SUNNYVALE, Calif., July 11 -- Honeywell announced today it will invest at least $5 million over five years in equipment and research at Albany NanoTech, a New York State center for nanotechnology. Honeywell will locate laboratories and researchers at the center to work on next-generation materials for the semiconductor industry.
The company will focus on developing metal precursors and other materials related to atomic layer deposition (ALD), a semiconductor manufacturing technique that deposits a single layer on a chip that is only one atom or one molecule thick. ALD technology is essential as chips become increasingly smaller. Honeywell said it will also concentrate its efforts on next-generation high-k dielectrics.
Saket Chadda, CTO of Honeywell Electronic Materials, said, "This investment will allow us to continue to develop new materials critical to continuing the relentless pace of circuit miniaturization."
Honeywell Electronic Materials develops technology in dielectrics, metals, interconnect packaging solutions, optoelectronic materials and electronic chemicals.

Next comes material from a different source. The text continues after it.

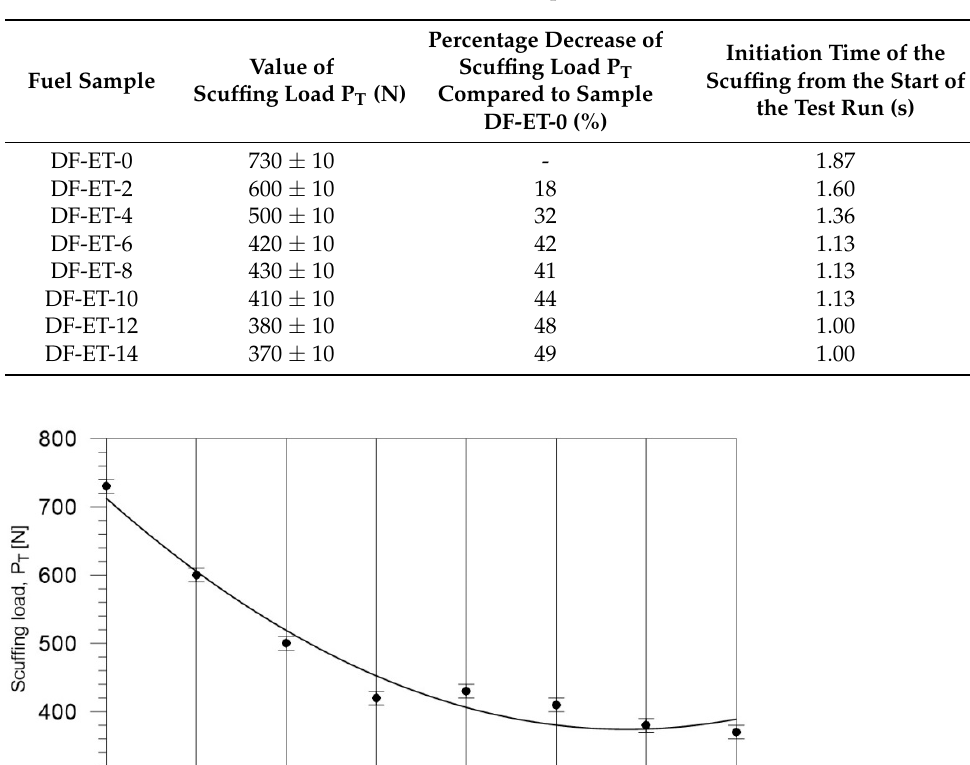
Table 5. Lubrication test results for individual fuel samples.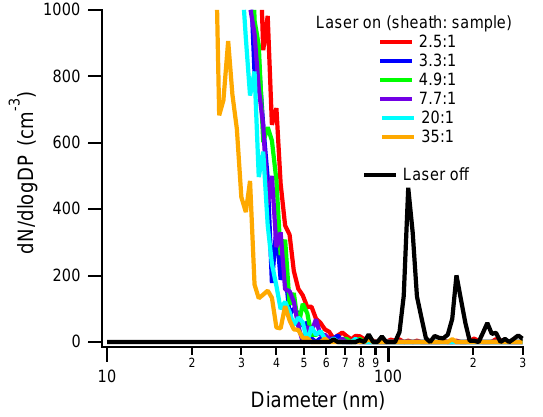
Figure 3. Size distribution of the SP2 exhaust from 125nm Aquadag ® particles at a concentration of 600cm − 3 under dif- ferent sheath-to-sample ratios. For reference, the size distribu- tion of a 125nm Aquadag ® particle at a sheath-to-sample ratio of 4.9:1 is shown in black. The absolute SP2 laser power was 1290nW / (220nmPSL).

Albany NanoTech is a research, development and prototyping pilot manufacturing and education resource that manages laboratories, supercomputer and shared-user facilities and a variety of research centers located at the University at Albany, State University of New York. Its first research center, the New York State Center for Advanced Thin Film Technology, was established in 1993. The center is also home to the College of Nanoscale Science and Engineering and the New York State Center of Excellence in Nanoelectronics. The complex houses the only user-shared, 228,000-square-foot, 300-mm wafer class 1 facility in the world and encompasses nanoelectronics, system-on-a-chip technologies, biochips, optoelectronics and photonics devices, closed-loop sensors and ultrahigh-speed communication components.